Arief mengaku sangat syok ketika mengetahui anak kesayangannya menjadi korban penganiayaan. Padahal, harapan awal, dengan dititipkan di daycare Wensen School, anaknya bisa mendapatkan pendidikan yang baik.

"Tapi ternyata saya syok, karena ternyata di video itu anak saya diperlakukan dengan tidak baik, mendapatkan penganiayaan. Kebetulan itu juga hari terakhir anak saya bersekolah di sana dan itu pas ketika di Wensen," kata Arief.

"Saya takut, saya syok, tapi saya mencoba untuk tenang waktu itu. Jadi saya bersikap seolah tidak ada apa-apa dan anak saya amankan ke rumah saya," tambah dia.

Saking khawatirnya, Arief melihat kondisi HW saat ini mulai ada kelainan sejak tindakan penganiayaan itu diketahui. Arief mengaku sejak Juni, sang istri curiga dengan kondisi anaknya yang mengalami luka-luka.

"Jadi kecurigaan istri saya terbukti di bulan lalu ini, anak saya mengalami penganiayaan. Lalu kemudian 31 kemarin kita berinisiatif melakukan pelaporan ke Polres Depok," kata Arief.

Dia pun menuturkan, sang buah hati sekilas terlihat normal, namun ada kejanggalan saat berusaha berdiri dan berjalan merambat.

"Anak saya sudah bisa merangkak dan sudah bisa berdiri dengan cara memegang tembok (merambat), tapi pada hari ini seperti tergantung sebelah kakinya, saya tidak tahu kenapa," ujar Arief.

"Setelah saya lihat videonya ada kaki anak saya diinjak, lalu kemudian ada kita menemukan bercak darah di kuping anak saya," sambung dia.

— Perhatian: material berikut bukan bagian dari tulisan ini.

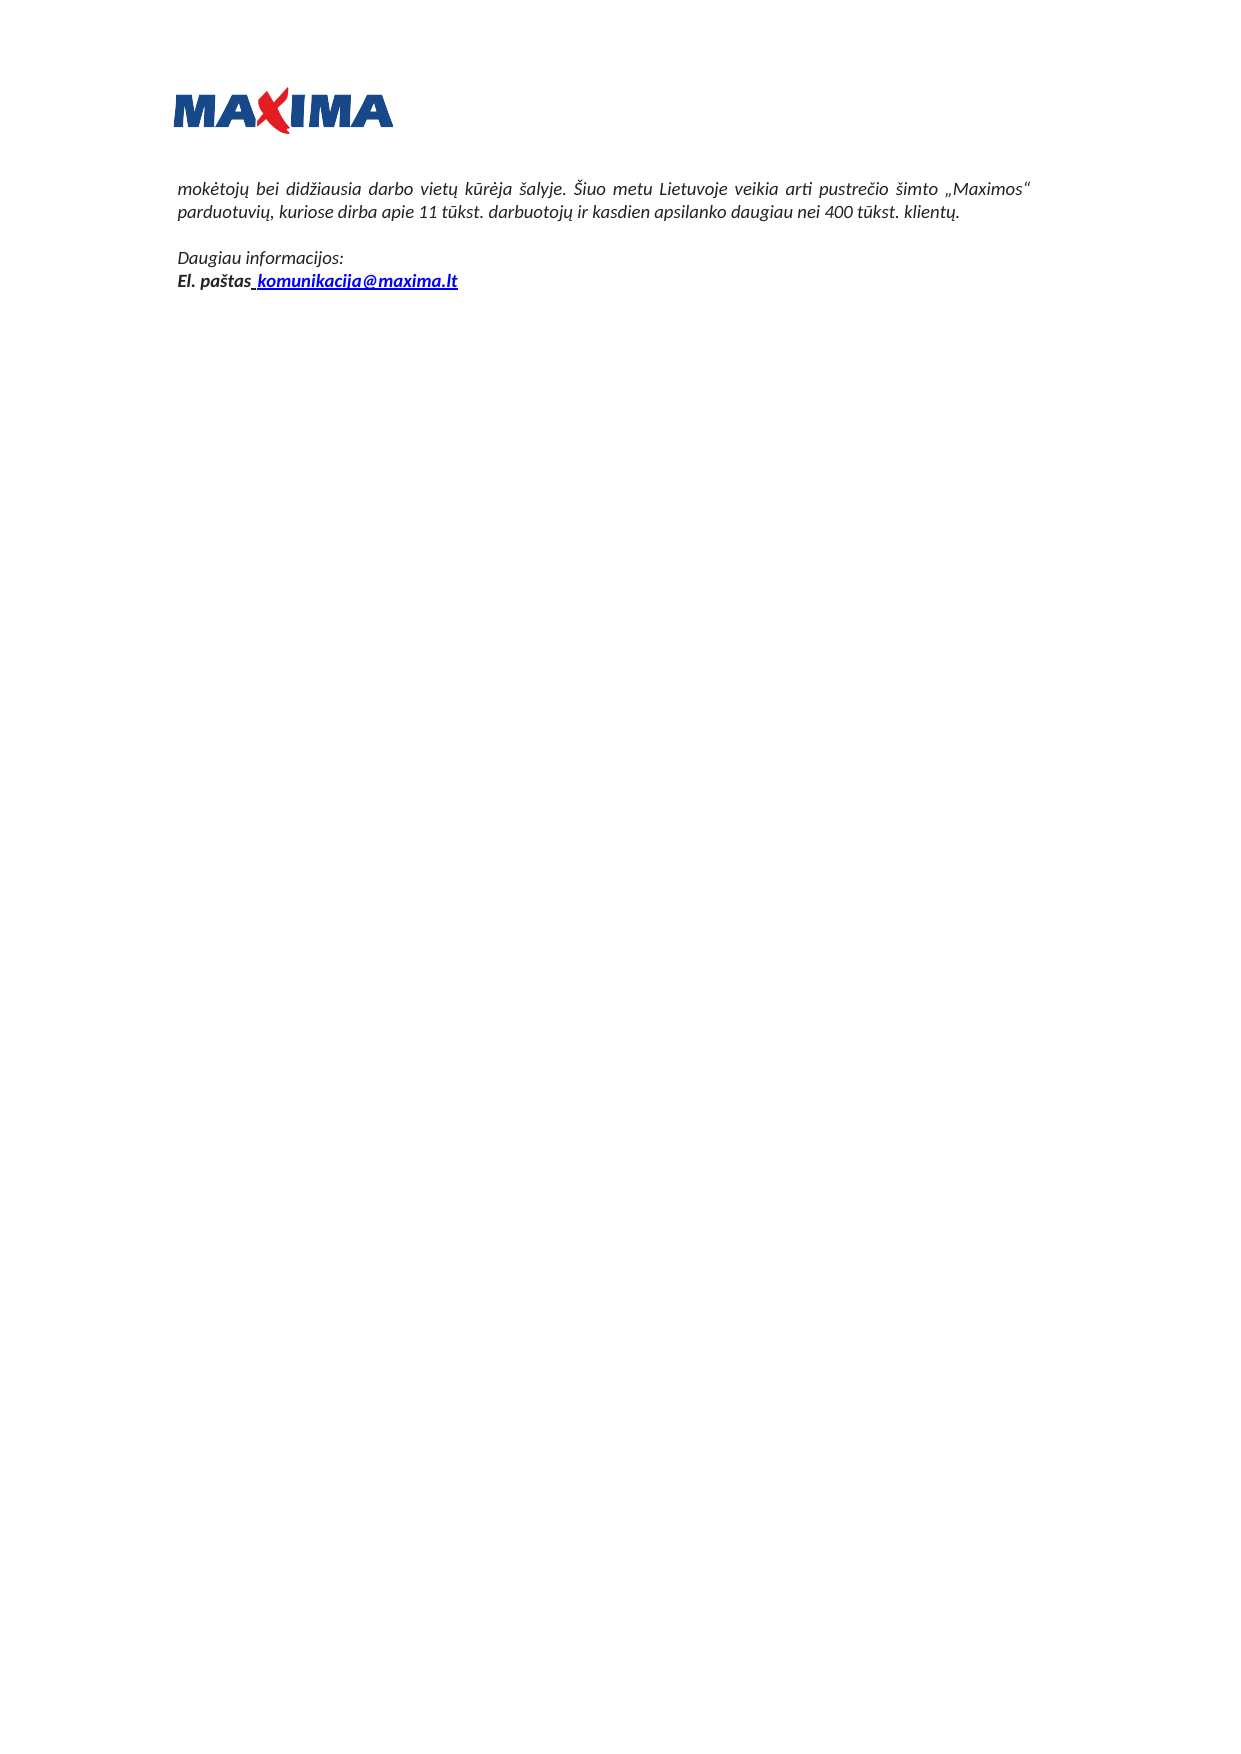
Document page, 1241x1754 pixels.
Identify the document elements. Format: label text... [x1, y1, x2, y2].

text Daugiau informacijos: [177, 246, 1033, 269]
text El. paštas komunikacija@maxima.lt [177, 269, 1033, 292]
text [177, 177, 1033, 223]
picture [173, 87, 394, 135]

Arief mengaku, sebelum video dugaan penganiayaan terkuak, dirinya dan istri masih berpikir positif. Namun saat rekaman di video tersebut terkuak, muncul adegan kekerasan kepada sang anak yang membuatnya tidak bisa lagi menahan diri.

"Ternyata di video itu ada juga kepala anak saya ditekan ke bawah dan dilempar juga. Jadi kecurigaan istri saya terbukti di bulan lalu ini, anak saya mengalami penganiayaan," sesal dia.

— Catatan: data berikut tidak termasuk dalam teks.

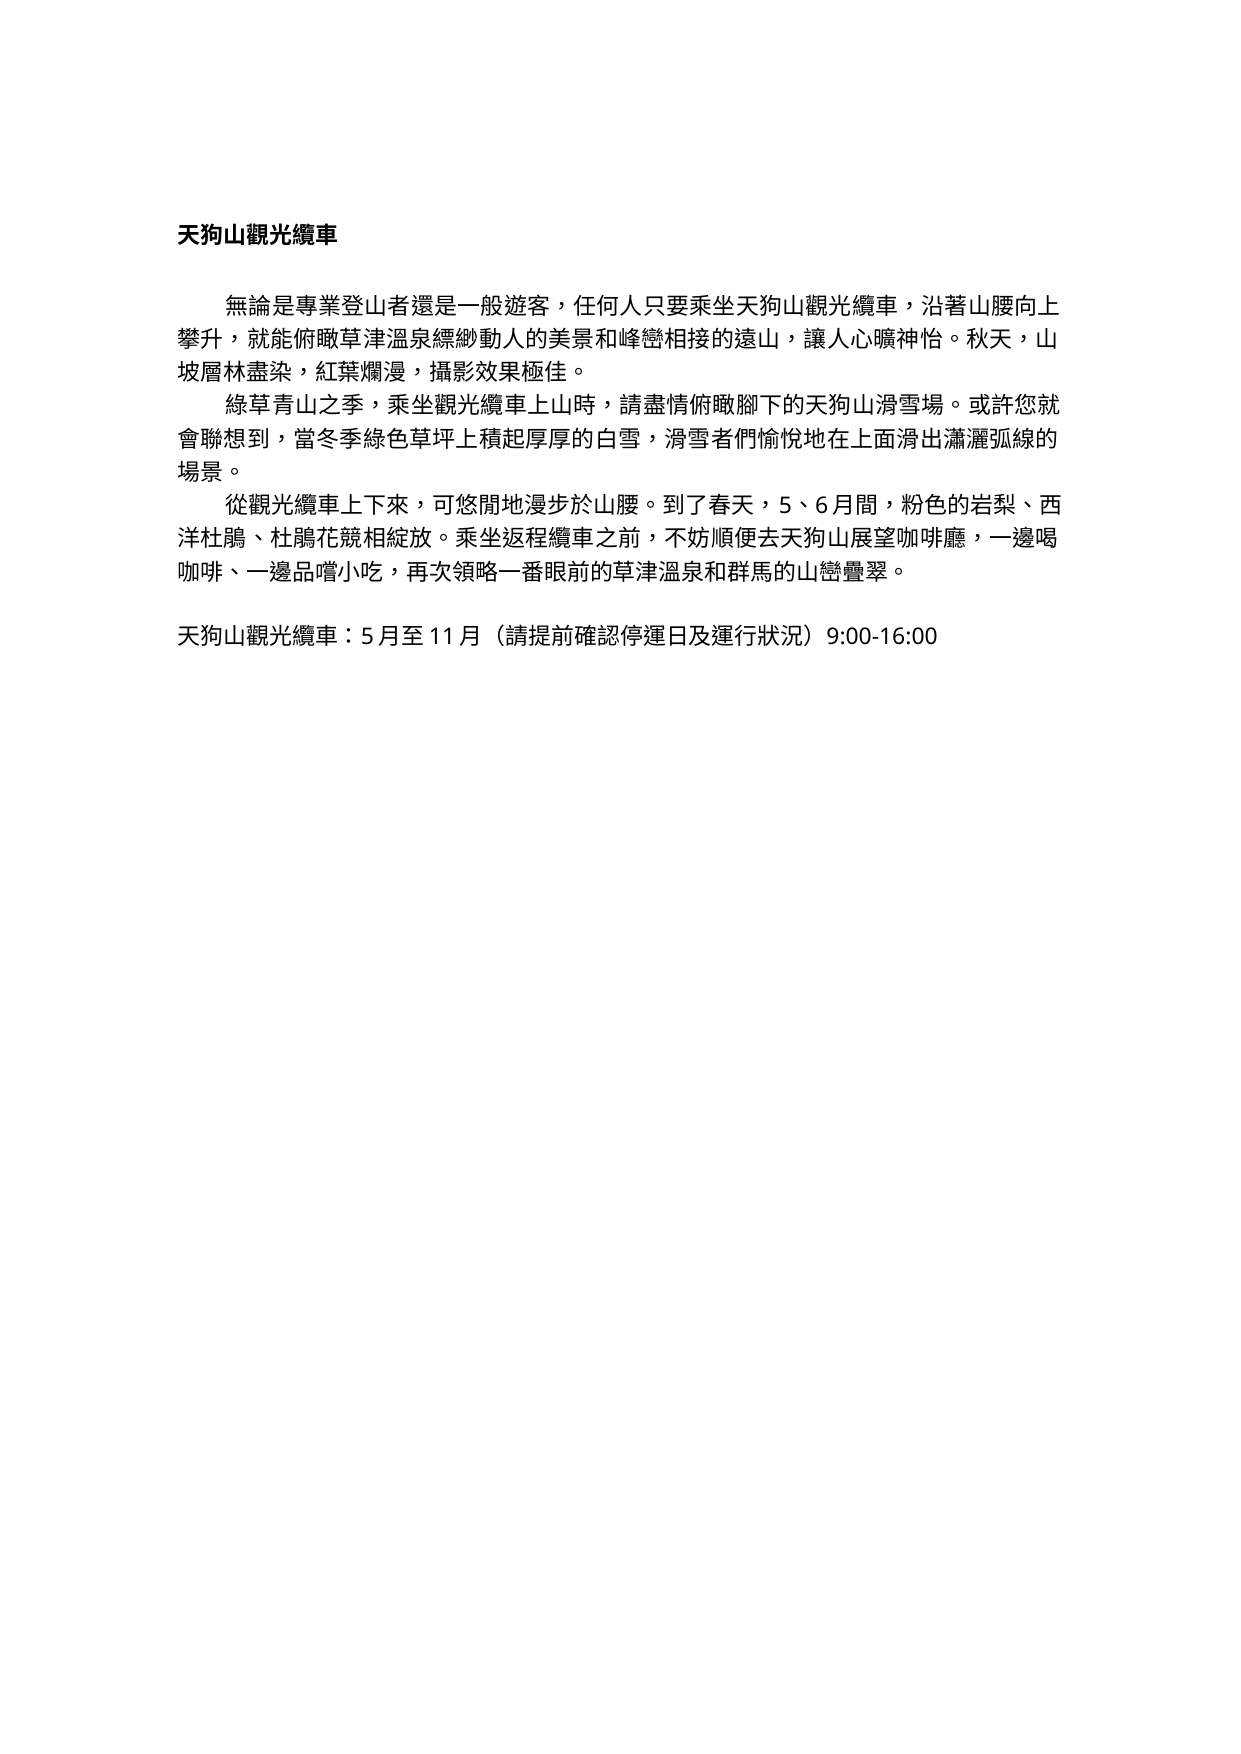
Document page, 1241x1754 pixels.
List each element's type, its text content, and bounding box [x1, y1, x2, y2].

text 綠草青山之季，乘坐觀光纜車上山時，請盡情俯瞰腳下的天狗山滑雪場。或許您就會聯想到，當冬季綠色草坪上積起厚厚的白雪，滑雪者們愉悅地在上面滑出瀟灑弧線的場景。 [177, 387, 1063, 487]
text 天狗山觀光纜車 [177, 217, 1063, 250]
text 天狗山觀光纜車：5月至11月（請提前確認停運日及運行狀況）9:00-16:00 [177, 618, 1063, 651]
text 無論是專業登山者還是一般遊客，任何人只要乘坐天狗山觀光纜車，沿著山腰向上攀升，就能俯瞰草津溫泉縹緲動人的美景和峰巒相接的遠山，讓人心曠神怡。秋天，山坡層林盡染，紅葉爛漫，攝影效果極佳。 [177, 287, 1063, 387]
text 從觀光纜車上下來，可悠閒地漫步於山腰。到了春天，5、6月間，粉色的岩梨、西洋杜鵑、杜鵑花競相綻放。乘坐返程纜車之前，不妨順便去天狗山展望咖啡廳，一邊喝咖啡、一邊品嚐小吃，再次領略一番眼前的草津溫泉和群馬的山巒疊翠。 [177, 487, 1063, 587]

Arief memastikan, dirinya sudah melaporkan pelaku tindak kekerasan ke pihak berwajib. Termasuk hari ini, Kamis (1/8/20249) ke Bareskrim Polri di Jakarta. Dia juga sudah melakukan visum terhadap sang bayi sebagai bukti. Namun terkait hasil, dirinya belum bisa menyampaikan.

"Anak saya dilakukan visum juga walaupun masih visum awal dan prosesnya masih berlanjut, saya mohon untuk dikawal proses tersebut, jangan dibiarkan, ini anak saya masih kecil, masih 8 bulan. Masih tumbuh kembang sudah mendapat penganiayaan seperti ini, saya gatau ini nanti dapat cedera permanen atau tidak ini," dia menandasi.

 


Tuai Kecaman

Ketua DPR RI Puan Maharani prihatin dengan aksi kekerasan yang dilakukan pemilik tempat penitipan anak atau daycare di Harjamukti, Cimanggis, Depok terhadap anak usia 2 tahun. Ia meminta dengan tegas kepada Pemerintah untuk memperketat pengawasan dan aturan di tempat penitipan anak (TPA).

"Tidak ada seorang pun, sekalipun orangtuanya sendiri, yang boleh menyakitinya. Kekerasan pada anak tidak bisa dibiarkan,” ujar Puan dalam keterangannya, Kamis (1/8/2024).

Puan merasa prihatin atas penganiayaan yang diterima Batita itu. Oleh karenanya, Puan mendukung pelaporan yang dilakukan orangtua korban ke pihak penegak hukum dan meminta untuk diusut tuntas.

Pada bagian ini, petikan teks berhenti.